____ MATERIAL PROVIDED

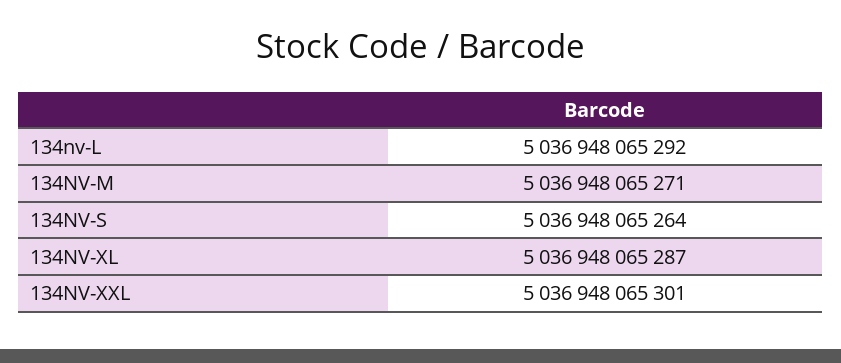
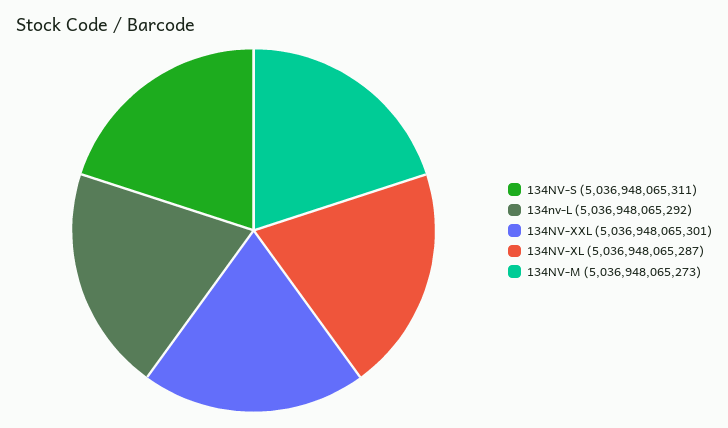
  {
    "134nv-L": 5036948065292,
-   "134NV-M": 5036948065271,
+   "134NV-M": 5036948065273,
-   "134NV-S": 5036948065264,
+   "134NV-S": 5036948065311,
    "134NV-XL": 5036948065287,
    "134NV-XXL": 5036948065301
  }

________

WHAT THE TASK REQUIRES: Your answer should be an exact copy of the records above, with no pictures in it.

ANSWER BOX:
  {
    "134nv-L": 5036948065292,
-   "134NV-M": 5036948065271,
+   "134NV-M": 5036948065273,
-   "134NV-S": 5036948065264,
+   "134NV-S": 5036948065311,
    "134NV-XL": 5036948065287,
    "134NV-XXL": 5036948065301
  }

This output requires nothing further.